25. ledna 2013 v 3:59 |  solar charger
Cirrus Logic Inc. surprised wary investors Thursday by reporting strong-than-expected financial results for its fiscal third quarter based on explosive growth in sales of chips for smart phones and other mobile devices.

Cirrus, reported a net profit of $67.9 million, or 99 cents a share, on strong revenue of $310 million for the quarter ended Dec. 29. Revenue was up by 153 percent from the same quarter last year.

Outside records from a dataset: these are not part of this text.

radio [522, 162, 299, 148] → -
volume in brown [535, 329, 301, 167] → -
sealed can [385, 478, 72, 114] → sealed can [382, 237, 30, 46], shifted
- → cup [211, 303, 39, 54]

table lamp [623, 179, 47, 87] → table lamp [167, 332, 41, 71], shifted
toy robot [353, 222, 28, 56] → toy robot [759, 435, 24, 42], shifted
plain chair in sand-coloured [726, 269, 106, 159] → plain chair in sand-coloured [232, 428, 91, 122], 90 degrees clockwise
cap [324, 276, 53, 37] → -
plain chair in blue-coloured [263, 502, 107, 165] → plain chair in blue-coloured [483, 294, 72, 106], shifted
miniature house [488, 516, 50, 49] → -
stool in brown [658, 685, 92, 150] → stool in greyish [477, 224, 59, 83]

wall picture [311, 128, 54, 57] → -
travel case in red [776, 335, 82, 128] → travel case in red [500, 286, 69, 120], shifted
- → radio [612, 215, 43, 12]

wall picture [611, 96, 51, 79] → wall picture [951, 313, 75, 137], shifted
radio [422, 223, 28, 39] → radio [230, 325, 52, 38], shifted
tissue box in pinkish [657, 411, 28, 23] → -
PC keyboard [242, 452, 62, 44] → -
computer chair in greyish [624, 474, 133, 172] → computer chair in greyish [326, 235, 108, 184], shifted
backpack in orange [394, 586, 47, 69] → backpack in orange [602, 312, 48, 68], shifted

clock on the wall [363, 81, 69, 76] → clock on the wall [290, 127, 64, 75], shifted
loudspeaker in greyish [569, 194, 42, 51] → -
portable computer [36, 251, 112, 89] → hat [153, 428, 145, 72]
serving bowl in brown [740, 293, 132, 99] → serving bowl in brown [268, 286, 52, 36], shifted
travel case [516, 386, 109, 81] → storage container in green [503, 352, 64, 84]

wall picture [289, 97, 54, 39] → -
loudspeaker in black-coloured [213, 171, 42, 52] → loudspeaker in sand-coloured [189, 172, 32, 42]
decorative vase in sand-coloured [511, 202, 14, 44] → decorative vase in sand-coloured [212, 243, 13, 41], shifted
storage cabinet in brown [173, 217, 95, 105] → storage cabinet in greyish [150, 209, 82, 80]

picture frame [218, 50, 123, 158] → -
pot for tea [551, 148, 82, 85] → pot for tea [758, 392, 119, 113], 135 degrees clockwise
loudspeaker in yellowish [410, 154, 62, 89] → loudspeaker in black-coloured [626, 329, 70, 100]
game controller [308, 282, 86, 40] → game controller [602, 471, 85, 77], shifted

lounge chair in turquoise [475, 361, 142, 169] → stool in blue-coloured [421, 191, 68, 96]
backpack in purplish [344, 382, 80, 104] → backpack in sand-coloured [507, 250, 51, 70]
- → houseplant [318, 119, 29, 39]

Those results were released after investors sent Cirrus' stock plunging downward by $3.24 a share, or 10.8 percent, to close at $26.71. Investors apparently were concerned by the disappointing results posted Wednesday by Apple Inc., Cirrus' largest customer. The stock recovered by about 1 percent in after-hours trading.

But the company gave more muted guidance for the current quarter - saying it expects to see revenue between $200 million and $220 million, a sharper-than-expected drop because it some sales were made a quarter earlier than it expected.

The fiscal third quarter "was a great quarter for Cirrus Logic as demand for multiple new products in portable audio drove revenue above our expectations," said CEO Jason Rhode in a statement. Rhode said the company "gained traction" in the quarter from portable audio chips and chips that control LED lights.

"Our outlook for the year remains on track and we are positioned well for further growth in (fiscal year) 2014" which starts in April, Rhode said. "We continue to see significant opportunities to grow our business with both and existing customers."

Apple accounted for 91 percent of the Austin company's revenue in the latest quarter, but Rhode told analysts that the company is making strides to diversify its customer base.

The company has agreed to supply another smart phone maker with some of its standard audio chips, and Rhode said that relationship might grow into a custom development agreement in the future.

Rhode said the company also is making progress in selling more of its chips that control LED lighting systems.

Technology analyst Patrick Moorhead with Moor Insights & Strategy said investors are well aware of Cirrus' close ties to Apple.

"They are tied hip-to-hip," Moorhead said. "That is great when Apple is on the upswing, but the are on a perceived downswing right now."

Apple remains an amazingly strong company, Moorhead said, but its growth has slowed as it has run into more and stronger pressure from competitors such as Samsung Electronics Co., the world's largest cell phone maker.

"Cirrus doesn't need to disconnect from Apple. They just need to ride this out," Moorhead said.

Cirrus avoids talking about the details of its Apple relationship. Analysts say the Austin company has supplied chips for Apple smart phones and tablets for the past three years. But last year, analysts add, it began supplying new chips to Apple that enable improved voice quality in smart phones by muting background noise when the user is talking on the phone.

Despite investor concerns, Rhode said his company continues to have major growth prospects in front of it.

"We are seeing a lot of opportunity with voice interaction in mobile devices, but eventually we think those (products) will permeate automobiles and homes and you name it," Rhode said.

The company's continuing challenge, the CEO said, is hiring enough talented product engineers to keep up with demand from promising new customers. It wants to hire about 20-30 new people a quarter, most of them engineers.